It was then I learned how cruel somebody can be to a man that has seen the darkness and lived to tell about it.
“What do think you have?”
“I think I am Bipolar.”
I could feel her eyes scan me. “It doesn’t sound like that to me at all.”
“It sounds like you have a personality disorder. That you just want to live off the government and your parents all your life. It sounds like you are just making excuses to not be productive.”
“What do you mean? I can’t function, I need medication, so I can be productive. The way I am is not right. I need medicine to fix that.”
“Everything you said sounds like a personality disorder.” I must have become visibly angry because then she said, “See, you getting angry only proves my point more. All I can give you is anti-depressants and those take about thirty days to take effect.”
Then there was something about how that’s all she could do for me, but honestly I stopped listening. I got up, while she was still talking, thanked her for nothing. Then left that godforsaken office, wanting to return later with a knife so I could show her what real suicidal thoughts looked like. Show her what a personality disorder looked like.
I returned to the den of drugs that was slowly killing everyone. Jaundice man liked booze, the broken doll loved pills, and the meth guy was a bad hookup away from an overdose. And here I was, your insane narrator, on the verge of tears because eight years of trying to convince people I had one specific disorder failed once again.

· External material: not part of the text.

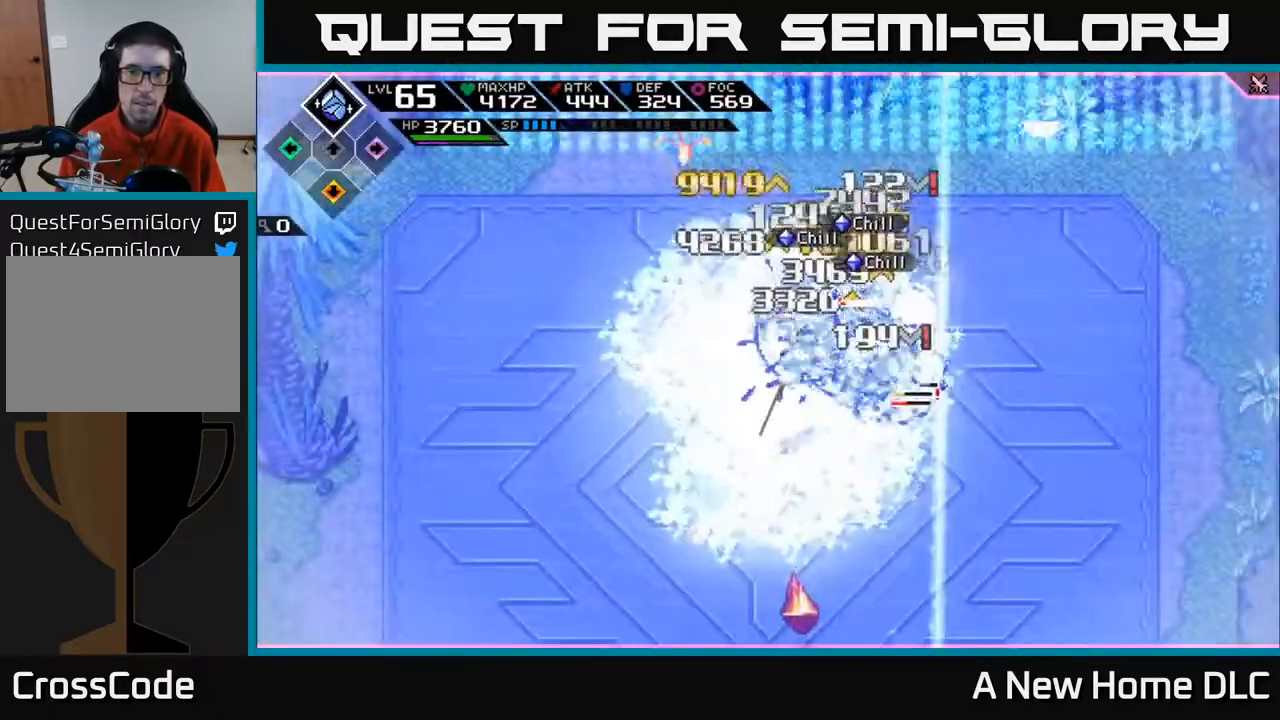
{"buttons": ["X", "L1"], "left_stick": "up", "right_stick": "center", "events": [[67, "L1", "down"], [100, "X", "down"], [183, "L1", "up"], [217, "X", "up"], [283, "X", "down"], [283, "left_stick", "up-right"], [367, "X", "up"], [433, "X", "down"], [500, "L1", "down"], [500, "left_stick", "up"]]}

I called the family friend from a post-it note I kept in my pocket from the night before, when I had received it from my mother. But that doesn’t matter, nothing really matters. I was stuck staring at the endless unyielding darkness forever.
The broken doll came up and asked me what was wrong.
“The nurse couldn’t help me.”
She expressed her confusion, I was about to cry.
The family friend showed up with his wife. They gave me back my stuff and I left. My eyes over flowed with tears.
I told the friends what happened.
“We’ll find you someone else that actually listens,” the wife assured me.
I only cried.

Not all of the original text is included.